Gli Onorevoli Ferraresi, Businarolo, Agostinelli, Bonafede, Sarti, Tancredi, Micillo, Di Maio, Colletti, Barbanti, Nesci, Dieni, Cozzolino, Toninelli, Dadone, Fraccaro e Parentela, su sollecitazione del radicale Quintieri, nell’Interrogazione a risposta scritta nr. 4-02590 presentata mercoledì 20 novembre, durante la 122esima seduta della Camera dei Deputati, al Ministro della Giustizia Annamaria Cancellieri, hanno chiesto di sapere se e di quali informazioni disponga il Ministro in relazione ai fatti descritti nell’atto ispettivo, se intenda, appurata la fondatezza delle notizie, verificare se vi siano ulteriori precise responsabilità di singoli agenti o funzionari dell’Amministrazione penitenziaria, oltre a quelle sino ad ora rilevate dalla competente autorità giudiziaria, con particolare riferimento a coloro i quali abbiano autorizzato o tollerato la conduzione con la forza, ed il relativo eventuale pestaggio, del detenuto presso una cella di isolamento in spregio a quanto prescrive l’ordinamento vigente e, se del caso, quali provvedimenti disciplinari intenda adottare nei confronti dei responsabili; cosa il Ministro interrogato intenda fare per riportare urgentemente la popolazione detenuta ai livelli di ricettività legali e per rimuovere le strutturali non conformità alla legge della casa circondariale di Lucera, in considerazione del fatto che queste ultime possano mettere in pericolo l’incolumità personale dei detenuti e del personale penitenziario operante ed a quando risalga e cosa sia scritto nell’ultima relazione della competente azienda sanitaria locale in merito alle condizioni strutturali della casa circondariale di Lucera, anche sotto il profilo igienico-sanitario e di sicurezza sui luoghi di lavoro.

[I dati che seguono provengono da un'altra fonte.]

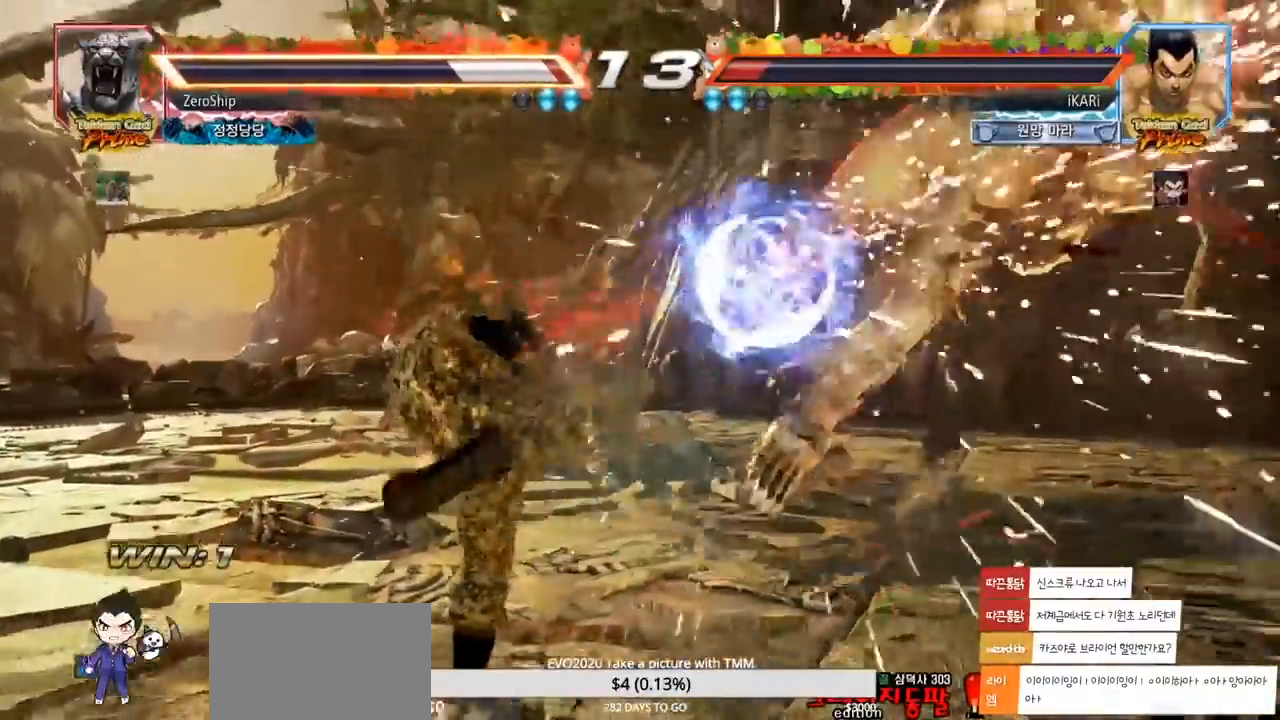
{"buttons": [], "left_stick": "down-right", "events": [[300, "left_stick", "right"], [417, "left_stick", "down-right"]]}
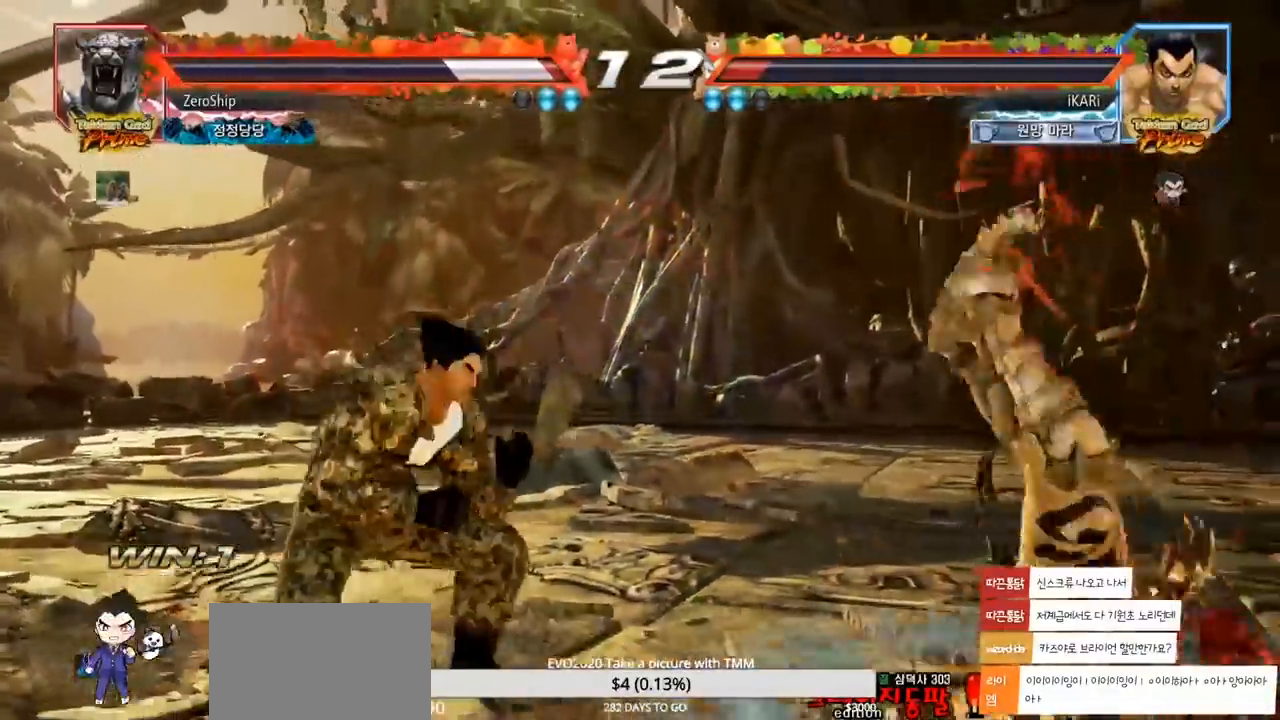
{"buttons": [], "left_stick": "center", "events": [[100, "left_stick", "center"]]}
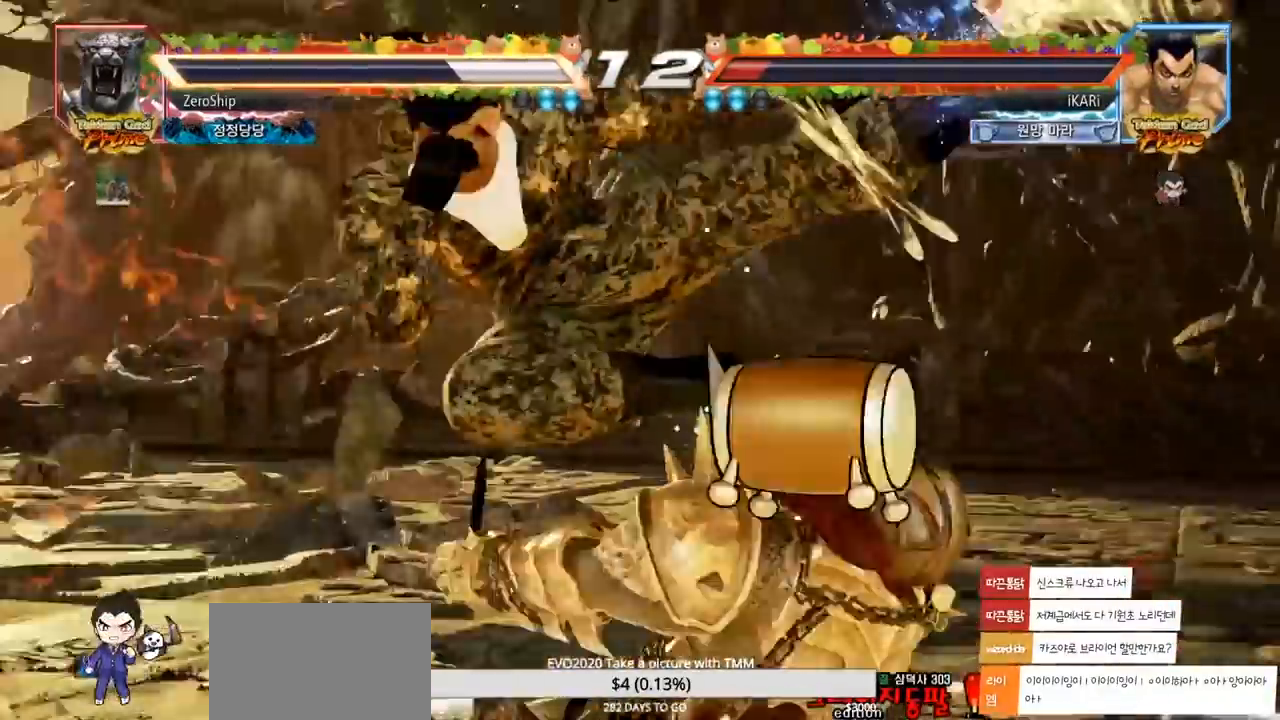
{"buttons": [], "left_stick": "center", "events": []}
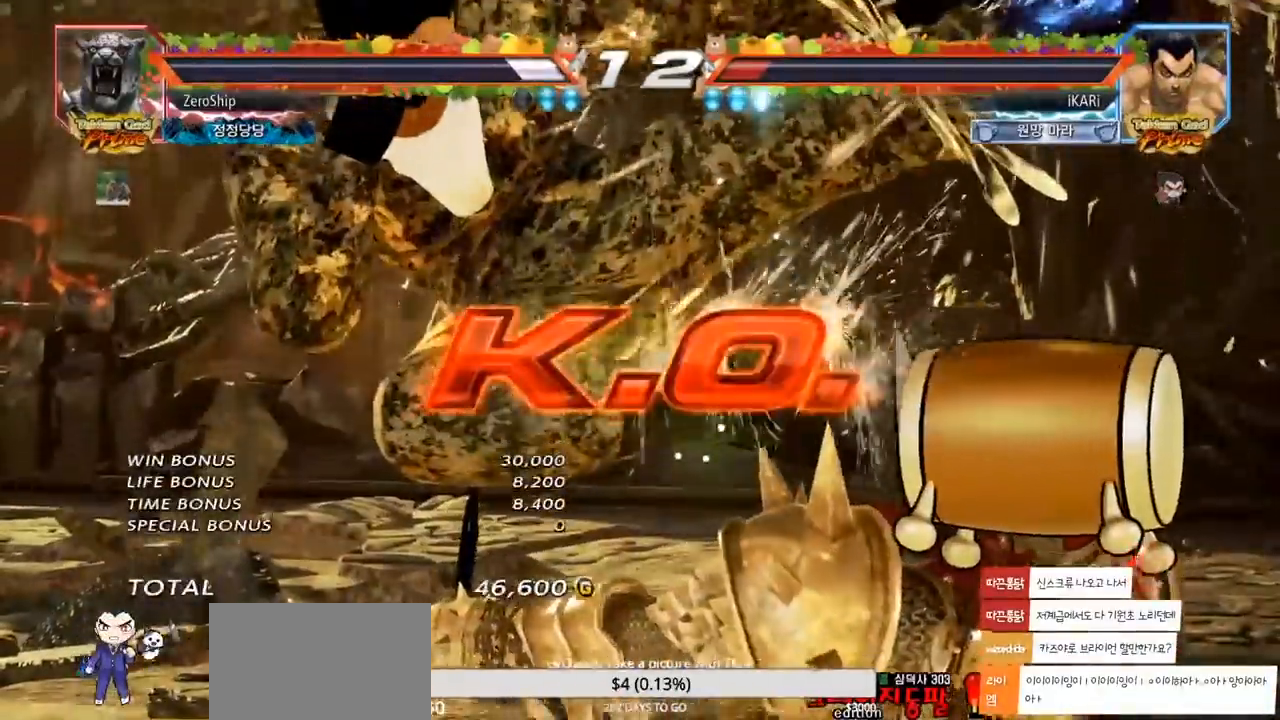
{"buttons": [], "left_stick": "center", "events": []}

Intanto, la prossima Udienza del processo che vede imputati i Poliziotti Penitenziari ed il detenuto Rotundo si terrà il 21 febbraio 2014. Emilio Quintieri, ecologista radicale calabrese, nel ringraziare la deputazione pentastellata ed in modo particolare l’Onorevole Ferraresi per la preziosa collaborazione, auspica che il processo presso il Tribunale di Lucera prosegua rapidamente e si arrivi ad accertare le responsabilità in modo che gli autori dei reati siano severamente puniti e nelle Carceri non accadano mai più questi episodi di pestaggio praticati dal personale di Polizia Penitenziaria in danno di cittadini, innocenti o colpevoli che siano, sottoposti alla loro vigilanza a custodia. Attendiamo – conclude Quintieri – di conoscere le determinazioni del Ministro della Giustizia Annamaria Cancellieri in ordine ai gravissimi fatti evidenziatigli con l’Interrogazione Parlamentare.